What you should do » Where does the word "degrees" occur in the data below? Copy each line that holds it.

Data shown »
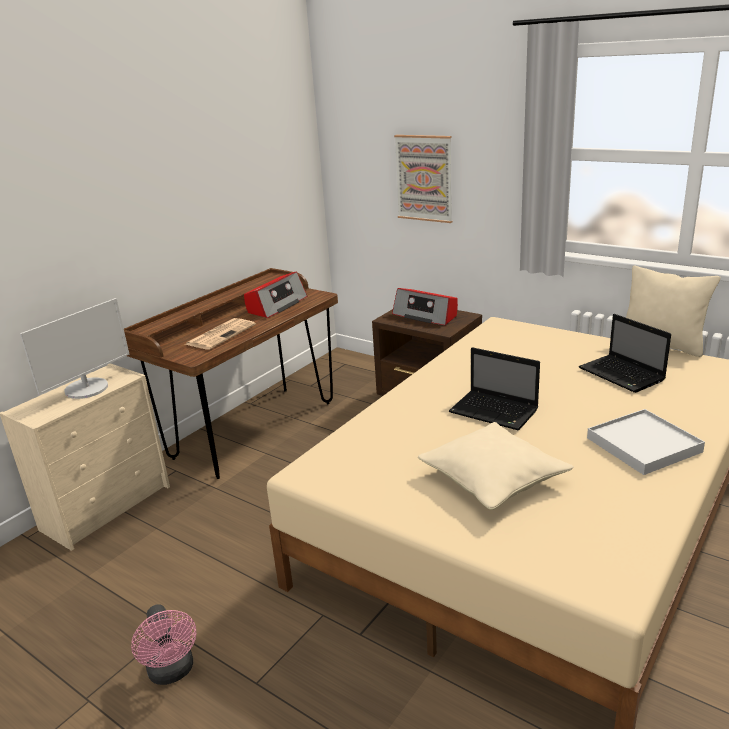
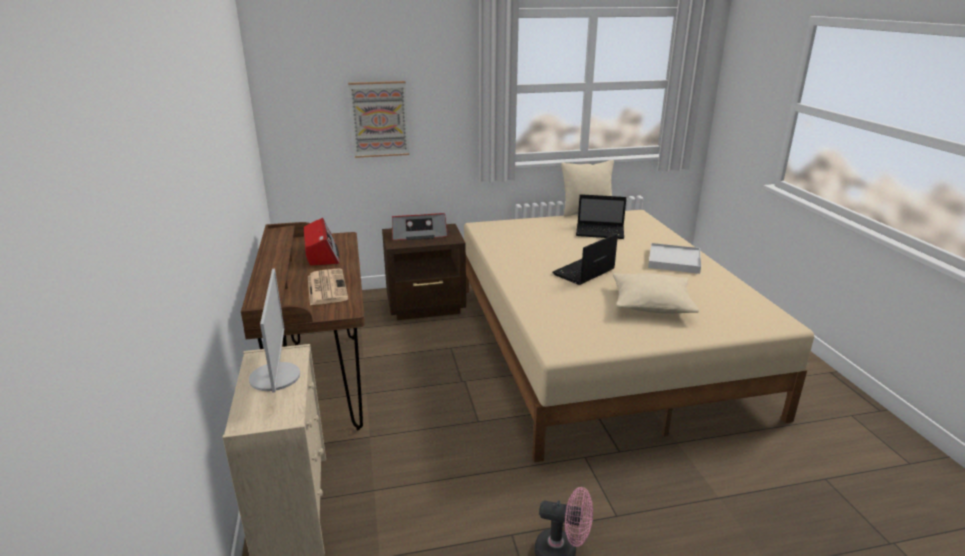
camera: 50 degrees left, 0 degrees up
laptop [449,347,540,431] -> laptop turned 150 degrees clockwise [553,233,618,285]

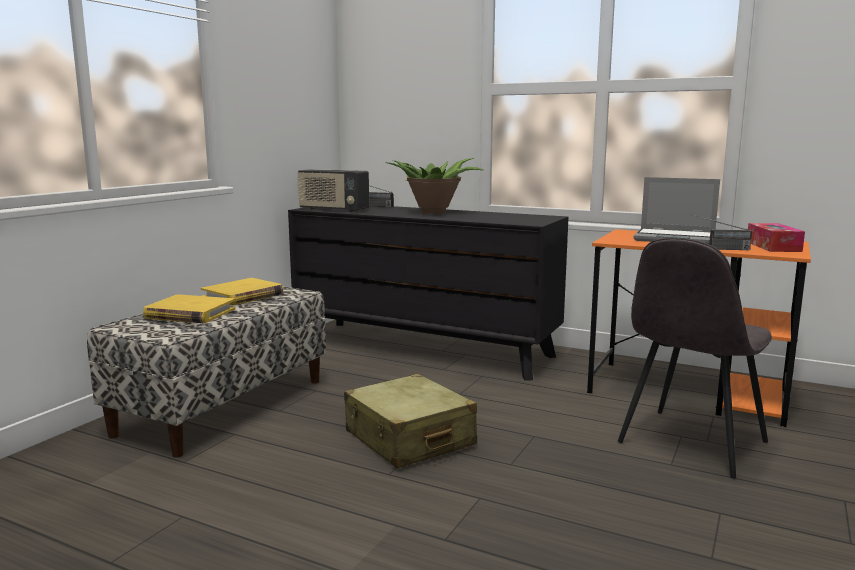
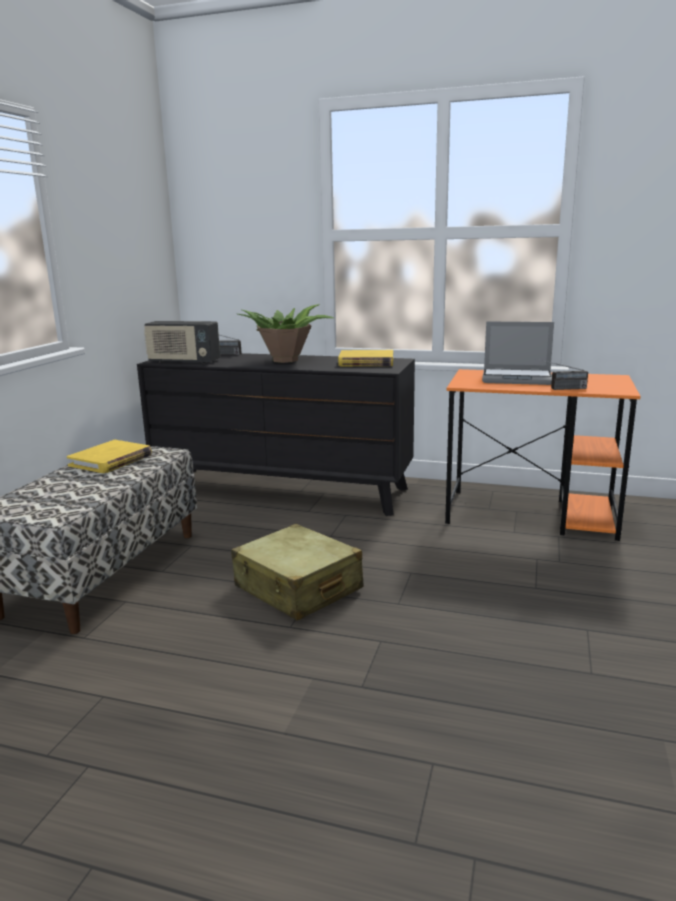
camera: 10 degrees left, 5 degrees up
yellow book [143,294,235,323] -> yellow book moved to [338,350,393,366]
grey chair [618,238,772,478] -> none
tissue box [748,223,805,252] -> none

Answer to the problem »
camera: 50 degrees left, 0 degrees up
laptop [449,347,540,431] -> laptop turned 150 degrees clockwise [553,233,618,285]
camera: 10 degrees left, 5 degrees up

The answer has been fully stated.